All of Outback’s autosteer systems (including the eDriveTC steering interface for decimeter accuracy) are sold with vehicle-specific kits, making for quick and easy installation.
Topcon reports the company has refined its System 150 display for improved viewing and released the new System 350 with X30 console for advanced rate control.
John Deere has added two new features to its Active Implement Guidance product: compatibility of curves and circle tracking modes; and electronic receiver offset.
Several manufacturers are taking GPS steering even further into the grower market, tailoring systems for a variety of tractors and their tasks.
Ag Leader equipment now supports the 2011 John Deere 8R Series tractor’s steering over CAN Bus. Trimble Autopilot can now also be used to guide/steer implements behind the tractor. The Trimble TrueGuide passive guidance system that controls the implement can now be used in conjunction with front wheel assist as well as 4WD articulated tractors.
Raven is offering kits for steer-ready tractors, which allows the customer to utilize equipment from the factory and “which really simplifies the installation,” says Molitor.
Users of GPS steering appreciate different features in systems.

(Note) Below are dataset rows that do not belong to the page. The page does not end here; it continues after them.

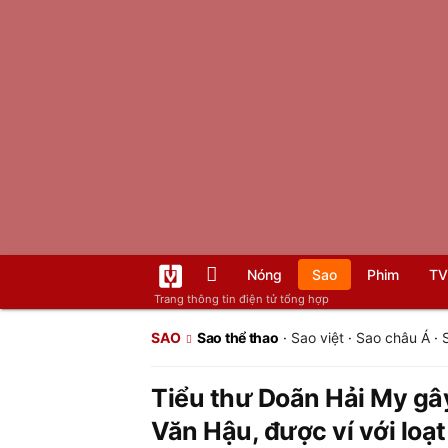
Nóng
Sao
Phim
TV
Trang thông tin điện tử tổng hợp
SAO
Sao thể thao
·
Sao việt
·
Sao châu Á
·
Tiểu thư Doãn Hải My gây
Văn Hậu, được ví với loạ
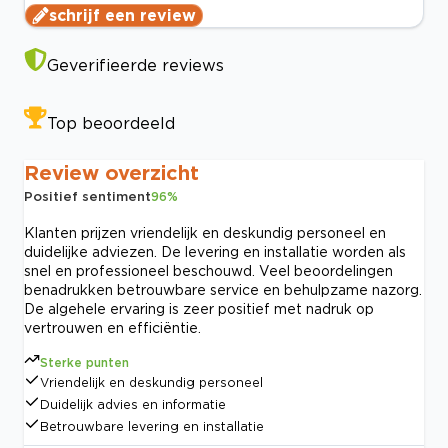
schrijf een review
Geverifieerde reviews
Top beoordeeld
Review overzicht
Positief sentiment
96
%
Klanten prijzen vriendelijk en deskundig personeel en
duidelijke adviezen. De levering en installatie worden als
snel en professioneel beschouwd. Veel beoordelingen
benadrukken betrouwbare service en behulpzame nazorg.
De algehele ervaring is zeer positief met nadruk op
vertrouwen en efficiëntie.
Sterke punten
Vriendelijk en deskundig personeel
Duidelijk advies en informatie
Betrouwbare levering en installatie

Installation. Just getting equipment on a rig can be a technical challenge, but companies are making the job easier. Kevin Cobb, director of agriculture product management, says that Topcon’s System 150 and AES-25 electric steering can be up and running in two hours or less, with the help of a Topcon dealer. Ag Leader’s Costello says the Ag Leader ParaDyme Automated Steering System, which features a unique dual-antenna design, is easy to move from vehicle to vehicle, as drivers simply move the one-piece roof array.
Easy-to-use. Many manufacturers aim to create an “intuitive” user interface. “Our customers like the interface with their Raven field computer, and one controller in the cab doing everything,” says Molitor. “The portability and simplicity of use are what helps make Raven field computers popular. We carry that simplicity over to our steering systems, simple to install, simple to set up, and most importantly, simple to operate.”
In another example, Cobb says drivers are attracted by the simplicity of the graphical user interface on Topcon’s advanced X30 console — as well as the stability and reliable daily performance of its positioning and auto-steering technology.
Remote trouble-shooting. This new feature can save lots of time in the field. Leica pioneered the technology with its Virtual Wrench connection, and today the feature on mojo3D allows dealer support staff to wirelessly connect to the unit and help a driver perform any number of calibration and diagnostic functions, explains Cobb.
With the remote diagnostics capability of Ag Leader’s ParaDyme, operators can request help through the INTEGRA or EDGE display. Dealer service technicians then make adjustments to the system remotely.
Upgradeability. With the recent rate of advances in the precision ag arena, manufacturers are working to make updates easier. Cobb notes that Topcon offers “fully upgradeable accuracy at a competitive price, while other systems are not upgradeable without buying new hardware. New users can start up with basic systems and upgrade as their needs change,” he says.
Trimble’s Ehn says that the company’s equipment is “colorblind,” which means it can be installed in any tractor, plus it’s also “future—proof,” which means it’s designed to be upgradeable as a user’s needs grow or as technology improves.